The case predates a widening federal criminal probe of city charter schools that was launched in the spring after The Inquirer disclosed that the district's inspector general was investigating allegations of misuse of funds, nepotism, and conflicts of interest at Philadelphia Academy Charter School in the Northeast.

The inspector general began investigating Raising Horizons Quest and ordered an audit in 2006 after former employees alleged that public funds were being misappropriated at the charter elementary school, which has campuses in Northeast and West Philadelphia.

The district forwarded its findings to the U.S. Department of Education to investigate.

The school - now known as the Global Leadership Academy - receives more than $100,000 in federal funds each year. In all, the charter received $4.9 million from the school district and state and federal governments in 2005-06, according to its nonprofit tax filing.

In June 2006, the district forced all but one of the charter's board members to resign, along with Russell and Bush.
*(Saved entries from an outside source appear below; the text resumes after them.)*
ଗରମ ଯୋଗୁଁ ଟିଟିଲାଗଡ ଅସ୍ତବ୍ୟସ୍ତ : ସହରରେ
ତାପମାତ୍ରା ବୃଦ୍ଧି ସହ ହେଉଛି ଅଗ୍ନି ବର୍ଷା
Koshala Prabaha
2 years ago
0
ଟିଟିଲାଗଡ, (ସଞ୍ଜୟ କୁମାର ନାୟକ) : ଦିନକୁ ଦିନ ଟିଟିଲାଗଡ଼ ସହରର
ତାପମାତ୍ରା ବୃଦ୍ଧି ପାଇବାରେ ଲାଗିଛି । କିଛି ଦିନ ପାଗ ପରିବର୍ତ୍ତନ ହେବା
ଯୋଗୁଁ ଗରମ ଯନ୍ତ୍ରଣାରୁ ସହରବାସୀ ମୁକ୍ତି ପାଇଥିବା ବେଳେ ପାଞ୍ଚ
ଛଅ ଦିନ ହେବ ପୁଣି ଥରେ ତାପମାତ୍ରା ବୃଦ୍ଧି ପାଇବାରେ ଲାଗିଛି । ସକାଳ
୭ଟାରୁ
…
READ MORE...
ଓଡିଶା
A new administrative team was brought in to take over the school, which Russell had founded in 2000. The school currently has 525 students from kindergarten through eighth grade.
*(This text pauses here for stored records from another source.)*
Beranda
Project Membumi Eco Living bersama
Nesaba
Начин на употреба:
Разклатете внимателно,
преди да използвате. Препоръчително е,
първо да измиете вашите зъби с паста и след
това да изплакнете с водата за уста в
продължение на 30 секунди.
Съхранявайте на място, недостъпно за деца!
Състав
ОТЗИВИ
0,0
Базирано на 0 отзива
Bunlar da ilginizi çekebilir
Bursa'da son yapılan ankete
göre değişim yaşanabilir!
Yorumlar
The grand jury charged that Russell and Bush took billing statements to Russell's home in Blue Bell and altered them by removing personal expenses and inserting "purported charges for business-related expenses."

Russell then faxed the doctored documents to a coworker at the school "and instructed her to obscure the fax line on the altered statements and provide them to the Philadelphia School District auditor," the grand jury said.

Russell, 53, and Bush, 50, of Lansdale, initially pleaded not guilty to the felony charges.

But in a hearing before U.S. District Judge Petrese B. Tucker yesterday, the sisters changed their pleas and admitted committing the crimes.

Assistant U.S. Attorney Michelle Morgan-Kelly said the evidence showed the women had misused more than $14,000 on personal expenses and then conspired to alter the documents to cover it up.

In their plea agreement, Russell and Bush pledged to make restitution of $23,021. Bush also promised to return an additional $1,262.

The women face possible maximum sentences of 25 years in prison, although federal sentencing guidelines suggest a range of 10 to 16 months. They also face three years of supervision and $500,000 fines.

Tucker set their sentencing for Jan. 26.

Both Russell and Bush declined to comment.

Russell and Bush are not the first Philadelphia charter administrators charged with federal crimes.

Curtis Andrews, chief executive of the now-defunct Center for Economics and Law Charter School in Southwest Philadelphia, was sentenced in 2006 to 33 months in federal prison for defrauding the school district of $206,554 by devising a scheme to inflate student enrollment. He agreed to make full restitution as part of his guilty plea.